> _Exercise objective_
Format the data below as a JSON list of strings with one string per line, starting at the first line and ending with the line that contains "Ans: 4,35,41". Leave out any blank lines.

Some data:
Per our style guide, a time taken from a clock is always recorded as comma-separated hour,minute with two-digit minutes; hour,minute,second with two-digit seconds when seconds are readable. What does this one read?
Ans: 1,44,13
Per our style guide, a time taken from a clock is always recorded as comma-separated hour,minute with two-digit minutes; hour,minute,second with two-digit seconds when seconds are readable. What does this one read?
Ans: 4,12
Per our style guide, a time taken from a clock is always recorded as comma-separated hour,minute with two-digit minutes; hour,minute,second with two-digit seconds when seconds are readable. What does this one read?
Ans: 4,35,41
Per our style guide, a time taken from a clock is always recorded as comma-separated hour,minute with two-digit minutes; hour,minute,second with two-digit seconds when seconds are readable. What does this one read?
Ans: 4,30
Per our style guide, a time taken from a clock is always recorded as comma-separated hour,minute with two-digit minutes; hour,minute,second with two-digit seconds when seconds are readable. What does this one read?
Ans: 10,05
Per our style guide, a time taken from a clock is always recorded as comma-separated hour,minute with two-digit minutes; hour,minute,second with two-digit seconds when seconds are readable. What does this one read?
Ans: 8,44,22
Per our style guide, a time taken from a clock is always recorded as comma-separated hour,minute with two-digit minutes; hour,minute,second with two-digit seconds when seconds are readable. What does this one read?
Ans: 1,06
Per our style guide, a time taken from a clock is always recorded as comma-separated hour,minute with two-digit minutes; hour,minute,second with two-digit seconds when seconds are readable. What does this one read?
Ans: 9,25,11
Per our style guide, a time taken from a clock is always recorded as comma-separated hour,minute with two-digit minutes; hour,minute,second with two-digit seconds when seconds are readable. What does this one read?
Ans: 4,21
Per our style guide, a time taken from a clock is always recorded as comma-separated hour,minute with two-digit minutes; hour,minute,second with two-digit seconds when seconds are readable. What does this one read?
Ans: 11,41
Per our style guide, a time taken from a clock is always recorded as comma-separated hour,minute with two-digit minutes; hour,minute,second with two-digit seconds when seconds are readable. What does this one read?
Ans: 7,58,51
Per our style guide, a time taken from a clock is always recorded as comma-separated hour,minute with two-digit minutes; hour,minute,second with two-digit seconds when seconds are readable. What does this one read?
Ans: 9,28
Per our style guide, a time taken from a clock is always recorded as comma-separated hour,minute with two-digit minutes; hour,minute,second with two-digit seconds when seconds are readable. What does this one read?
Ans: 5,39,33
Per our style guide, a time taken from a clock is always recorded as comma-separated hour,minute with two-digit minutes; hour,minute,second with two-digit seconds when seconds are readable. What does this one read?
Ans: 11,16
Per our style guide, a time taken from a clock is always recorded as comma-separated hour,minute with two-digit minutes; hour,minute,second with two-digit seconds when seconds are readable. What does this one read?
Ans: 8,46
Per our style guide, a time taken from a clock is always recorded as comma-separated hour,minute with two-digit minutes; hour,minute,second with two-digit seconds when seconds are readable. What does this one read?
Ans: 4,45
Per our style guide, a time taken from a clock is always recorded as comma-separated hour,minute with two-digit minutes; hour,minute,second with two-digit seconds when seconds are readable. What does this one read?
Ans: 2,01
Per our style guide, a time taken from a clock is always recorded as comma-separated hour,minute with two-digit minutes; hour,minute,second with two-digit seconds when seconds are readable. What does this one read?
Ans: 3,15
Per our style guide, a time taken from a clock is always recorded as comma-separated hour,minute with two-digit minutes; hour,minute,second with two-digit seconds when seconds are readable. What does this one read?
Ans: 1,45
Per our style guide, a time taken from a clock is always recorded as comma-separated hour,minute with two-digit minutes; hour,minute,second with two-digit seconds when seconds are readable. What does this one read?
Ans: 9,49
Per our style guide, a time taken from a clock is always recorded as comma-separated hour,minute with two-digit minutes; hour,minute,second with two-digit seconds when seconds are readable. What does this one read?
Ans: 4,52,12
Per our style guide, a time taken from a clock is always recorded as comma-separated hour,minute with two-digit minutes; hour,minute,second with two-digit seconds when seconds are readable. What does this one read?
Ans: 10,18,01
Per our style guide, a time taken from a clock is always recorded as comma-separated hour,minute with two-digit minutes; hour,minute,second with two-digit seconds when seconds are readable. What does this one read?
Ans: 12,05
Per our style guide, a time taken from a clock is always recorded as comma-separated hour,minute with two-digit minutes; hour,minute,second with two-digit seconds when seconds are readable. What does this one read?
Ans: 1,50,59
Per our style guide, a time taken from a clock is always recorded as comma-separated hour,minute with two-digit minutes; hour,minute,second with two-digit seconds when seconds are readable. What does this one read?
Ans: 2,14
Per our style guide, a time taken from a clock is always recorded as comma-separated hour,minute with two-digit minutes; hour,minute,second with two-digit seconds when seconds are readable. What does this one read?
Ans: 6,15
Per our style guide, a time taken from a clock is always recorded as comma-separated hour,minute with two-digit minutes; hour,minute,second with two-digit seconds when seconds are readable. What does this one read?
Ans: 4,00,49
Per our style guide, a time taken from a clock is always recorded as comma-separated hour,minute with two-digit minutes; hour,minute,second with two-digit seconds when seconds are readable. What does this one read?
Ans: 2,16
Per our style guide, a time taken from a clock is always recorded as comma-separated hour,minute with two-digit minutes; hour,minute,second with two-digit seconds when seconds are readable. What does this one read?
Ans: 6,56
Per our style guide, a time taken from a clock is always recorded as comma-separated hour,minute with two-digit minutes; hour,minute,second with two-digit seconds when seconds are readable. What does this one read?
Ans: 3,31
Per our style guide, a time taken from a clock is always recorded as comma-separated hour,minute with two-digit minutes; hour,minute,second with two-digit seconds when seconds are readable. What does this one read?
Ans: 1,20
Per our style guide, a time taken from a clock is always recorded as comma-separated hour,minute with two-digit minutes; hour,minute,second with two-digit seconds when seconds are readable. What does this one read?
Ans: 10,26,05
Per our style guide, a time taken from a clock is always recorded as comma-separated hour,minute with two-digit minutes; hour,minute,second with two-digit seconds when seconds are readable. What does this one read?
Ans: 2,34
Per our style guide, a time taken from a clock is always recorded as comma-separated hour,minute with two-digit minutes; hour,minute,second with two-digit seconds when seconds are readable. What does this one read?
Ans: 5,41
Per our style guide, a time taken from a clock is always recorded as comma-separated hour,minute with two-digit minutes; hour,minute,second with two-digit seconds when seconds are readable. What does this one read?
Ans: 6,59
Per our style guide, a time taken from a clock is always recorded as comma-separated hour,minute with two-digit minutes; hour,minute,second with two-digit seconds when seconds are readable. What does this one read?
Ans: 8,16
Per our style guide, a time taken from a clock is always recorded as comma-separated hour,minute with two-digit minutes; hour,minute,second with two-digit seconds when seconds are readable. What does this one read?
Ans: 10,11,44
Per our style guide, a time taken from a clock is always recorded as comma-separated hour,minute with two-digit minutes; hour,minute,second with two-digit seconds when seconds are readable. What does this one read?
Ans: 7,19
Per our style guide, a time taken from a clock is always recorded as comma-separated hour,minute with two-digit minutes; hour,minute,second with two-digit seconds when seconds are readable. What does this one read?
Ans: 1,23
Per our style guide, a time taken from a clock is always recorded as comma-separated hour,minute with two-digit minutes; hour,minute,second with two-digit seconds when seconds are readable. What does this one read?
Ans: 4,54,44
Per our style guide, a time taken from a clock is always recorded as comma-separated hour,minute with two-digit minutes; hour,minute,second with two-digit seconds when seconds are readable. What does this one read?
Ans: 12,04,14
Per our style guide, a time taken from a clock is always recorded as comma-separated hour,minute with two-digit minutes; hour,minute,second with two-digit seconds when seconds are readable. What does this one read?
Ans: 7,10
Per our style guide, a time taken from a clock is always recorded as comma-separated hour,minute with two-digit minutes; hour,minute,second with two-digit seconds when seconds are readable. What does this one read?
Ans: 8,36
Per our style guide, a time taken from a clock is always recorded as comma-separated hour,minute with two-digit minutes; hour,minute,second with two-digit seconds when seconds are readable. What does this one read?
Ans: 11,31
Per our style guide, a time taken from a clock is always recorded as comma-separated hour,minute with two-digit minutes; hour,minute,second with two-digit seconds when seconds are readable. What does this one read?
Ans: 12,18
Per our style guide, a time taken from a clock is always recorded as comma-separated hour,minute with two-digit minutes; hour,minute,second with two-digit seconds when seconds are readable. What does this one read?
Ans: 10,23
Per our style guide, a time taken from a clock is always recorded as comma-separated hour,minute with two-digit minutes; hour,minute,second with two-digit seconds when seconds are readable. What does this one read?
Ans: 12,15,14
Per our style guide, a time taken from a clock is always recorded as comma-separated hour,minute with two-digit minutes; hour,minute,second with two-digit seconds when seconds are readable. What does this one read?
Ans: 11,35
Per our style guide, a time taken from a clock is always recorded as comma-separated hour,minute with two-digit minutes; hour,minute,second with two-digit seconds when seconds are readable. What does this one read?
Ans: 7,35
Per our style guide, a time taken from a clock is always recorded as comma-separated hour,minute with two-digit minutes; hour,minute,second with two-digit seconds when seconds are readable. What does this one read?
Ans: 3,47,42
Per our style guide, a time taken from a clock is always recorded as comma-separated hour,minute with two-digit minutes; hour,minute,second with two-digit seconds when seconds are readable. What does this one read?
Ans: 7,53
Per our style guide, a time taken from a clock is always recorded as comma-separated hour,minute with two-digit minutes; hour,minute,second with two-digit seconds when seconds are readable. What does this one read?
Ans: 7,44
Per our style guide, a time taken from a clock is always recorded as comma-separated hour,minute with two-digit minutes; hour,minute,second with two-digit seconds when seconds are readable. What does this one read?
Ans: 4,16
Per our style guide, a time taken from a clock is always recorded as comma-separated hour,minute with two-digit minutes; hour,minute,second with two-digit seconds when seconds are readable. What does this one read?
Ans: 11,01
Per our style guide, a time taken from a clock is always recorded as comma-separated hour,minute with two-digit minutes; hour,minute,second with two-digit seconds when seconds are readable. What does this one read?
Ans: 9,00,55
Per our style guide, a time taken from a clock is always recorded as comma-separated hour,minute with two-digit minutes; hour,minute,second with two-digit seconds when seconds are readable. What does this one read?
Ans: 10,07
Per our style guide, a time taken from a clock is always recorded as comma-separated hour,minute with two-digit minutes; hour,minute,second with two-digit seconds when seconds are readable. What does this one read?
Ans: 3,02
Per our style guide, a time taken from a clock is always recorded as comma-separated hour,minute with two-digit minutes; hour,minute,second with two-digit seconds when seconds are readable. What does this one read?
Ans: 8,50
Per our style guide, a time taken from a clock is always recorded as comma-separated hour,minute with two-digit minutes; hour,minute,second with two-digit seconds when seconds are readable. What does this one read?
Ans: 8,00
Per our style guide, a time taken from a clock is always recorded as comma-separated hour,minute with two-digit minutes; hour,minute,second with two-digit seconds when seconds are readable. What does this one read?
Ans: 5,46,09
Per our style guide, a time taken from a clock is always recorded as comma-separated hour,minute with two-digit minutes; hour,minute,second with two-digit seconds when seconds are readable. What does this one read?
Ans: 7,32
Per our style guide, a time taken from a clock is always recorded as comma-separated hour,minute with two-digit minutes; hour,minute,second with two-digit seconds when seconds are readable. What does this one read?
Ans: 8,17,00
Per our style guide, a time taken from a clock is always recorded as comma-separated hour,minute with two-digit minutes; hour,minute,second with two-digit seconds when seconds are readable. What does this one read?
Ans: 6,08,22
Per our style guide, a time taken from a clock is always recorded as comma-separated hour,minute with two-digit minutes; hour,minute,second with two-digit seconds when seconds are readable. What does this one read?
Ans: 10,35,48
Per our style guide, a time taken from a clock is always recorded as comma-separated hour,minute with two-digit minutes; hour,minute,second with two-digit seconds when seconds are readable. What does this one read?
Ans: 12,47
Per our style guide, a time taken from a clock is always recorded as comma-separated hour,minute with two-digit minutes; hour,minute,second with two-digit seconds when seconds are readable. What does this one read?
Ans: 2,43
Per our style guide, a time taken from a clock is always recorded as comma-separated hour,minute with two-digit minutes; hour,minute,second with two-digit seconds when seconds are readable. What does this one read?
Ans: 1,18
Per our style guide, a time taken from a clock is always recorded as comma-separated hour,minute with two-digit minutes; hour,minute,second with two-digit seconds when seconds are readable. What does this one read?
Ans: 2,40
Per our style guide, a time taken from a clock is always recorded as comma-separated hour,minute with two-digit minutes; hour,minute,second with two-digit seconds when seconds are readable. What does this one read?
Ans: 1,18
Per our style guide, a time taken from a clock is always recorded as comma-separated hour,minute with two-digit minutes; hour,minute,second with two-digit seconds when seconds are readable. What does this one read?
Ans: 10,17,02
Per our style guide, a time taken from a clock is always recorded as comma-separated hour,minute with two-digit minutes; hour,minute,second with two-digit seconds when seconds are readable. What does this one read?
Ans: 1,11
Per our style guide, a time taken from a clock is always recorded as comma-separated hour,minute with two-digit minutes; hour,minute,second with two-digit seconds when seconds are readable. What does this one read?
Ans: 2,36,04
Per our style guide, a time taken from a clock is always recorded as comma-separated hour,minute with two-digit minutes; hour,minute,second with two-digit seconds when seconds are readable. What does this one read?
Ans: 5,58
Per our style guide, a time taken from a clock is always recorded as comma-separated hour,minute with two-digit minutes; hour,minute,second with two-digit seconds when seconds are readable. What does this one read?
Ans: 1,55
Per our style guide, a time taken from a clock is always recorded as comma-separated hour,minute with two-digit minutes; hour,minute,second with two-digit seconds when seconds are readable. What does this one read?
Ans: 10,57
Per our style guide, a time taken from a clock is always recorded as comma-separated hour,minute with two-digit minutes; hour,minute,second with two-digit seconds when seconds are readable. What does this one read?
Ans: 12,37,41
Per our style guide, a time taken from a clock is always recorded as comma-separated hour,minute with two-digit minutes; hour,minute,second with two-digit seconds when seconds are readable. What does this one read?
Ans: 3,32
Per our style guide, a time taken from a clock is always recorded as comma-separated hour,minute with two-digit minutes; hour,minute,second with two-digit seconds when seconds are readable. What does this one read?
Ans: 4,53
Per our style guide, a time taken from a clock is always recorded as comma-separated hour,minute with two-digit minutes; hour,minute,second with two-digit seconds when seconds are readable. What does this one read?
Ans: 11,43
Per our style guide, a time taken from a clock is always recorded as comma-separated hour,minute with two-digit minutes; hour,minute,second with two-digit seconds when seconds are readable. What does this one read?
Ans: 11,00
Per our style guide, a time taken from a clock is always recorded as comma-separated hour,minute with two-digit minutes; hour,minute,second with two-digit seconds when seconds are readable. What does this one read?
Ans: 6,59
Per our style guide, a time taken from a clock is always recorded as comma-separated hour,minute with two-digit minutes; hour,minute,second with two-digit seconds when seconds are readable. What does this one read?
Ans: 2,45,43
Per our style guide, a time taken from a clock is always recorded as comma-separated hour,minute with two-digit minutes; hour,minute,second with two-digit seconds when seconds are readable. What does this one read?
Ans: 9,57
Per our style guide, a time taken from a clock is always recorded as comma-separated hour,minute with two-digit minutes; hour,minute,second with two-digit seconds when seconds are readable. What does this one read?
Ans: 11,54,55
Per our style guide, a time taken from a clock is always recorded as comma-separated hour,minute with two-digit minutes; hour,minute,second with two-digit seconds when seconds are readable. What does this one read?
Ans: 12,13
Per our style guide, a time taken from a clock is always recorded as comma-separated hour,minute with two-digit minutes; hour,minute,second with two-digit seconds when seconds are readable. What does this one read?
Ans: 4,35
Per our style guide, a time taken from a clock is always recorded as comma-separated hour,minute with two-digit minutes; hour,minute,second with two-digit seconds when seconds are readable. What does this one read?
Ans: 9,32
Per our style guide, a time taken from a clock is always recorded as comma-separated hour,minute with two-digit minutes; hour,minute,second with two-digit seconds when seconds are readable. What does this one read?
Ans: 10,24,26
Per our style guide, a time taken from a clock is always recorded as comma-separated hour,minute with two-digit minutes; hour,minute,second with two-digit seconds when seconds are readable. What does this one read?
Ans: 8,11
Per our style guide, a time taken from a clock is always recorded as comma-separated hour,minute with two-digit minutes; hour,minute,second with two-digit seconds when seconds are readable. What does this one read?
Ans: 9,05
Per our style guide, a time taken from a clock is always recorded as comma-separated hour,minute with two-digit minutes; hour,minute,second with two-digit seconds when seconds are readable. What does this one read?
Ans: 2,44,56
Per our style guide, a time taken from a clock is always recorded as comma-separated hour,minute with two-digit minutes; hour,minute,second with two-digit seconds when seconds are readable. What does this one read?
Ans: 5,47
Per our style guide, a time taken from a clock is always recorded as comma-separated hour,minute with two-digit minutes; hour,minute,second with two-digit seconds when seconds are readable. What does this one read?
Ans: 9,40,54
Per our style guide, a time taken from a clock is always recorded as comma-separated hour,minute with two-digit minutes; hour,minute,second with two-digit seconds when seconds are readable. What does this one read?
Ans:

> _Full answer_
[
  "Per our style guide, a time taken from a clock is always recorded as comma-separated hour,minute with two-digit minutes; hour,minute,second with two-digit seconds when seconds are readable. What does this one read?",
  "Ans: 1,44,13",
  "Per our style guide, a time taken from a clock is always recorded as comma-separated hour,minute with two-digit minutes; hour,minute,second with two-digit seconds when seconds are readable. What does this one read?",
  "Ans: 4,12",
  "Per our style guide, a time taken from a clock is always recorded as comma-separated hour,minute with two-digit minutes; hour,minute,second with two-digit seconds when seconds are readable. What does this one read?",
  "Ans: 4,35,41"
]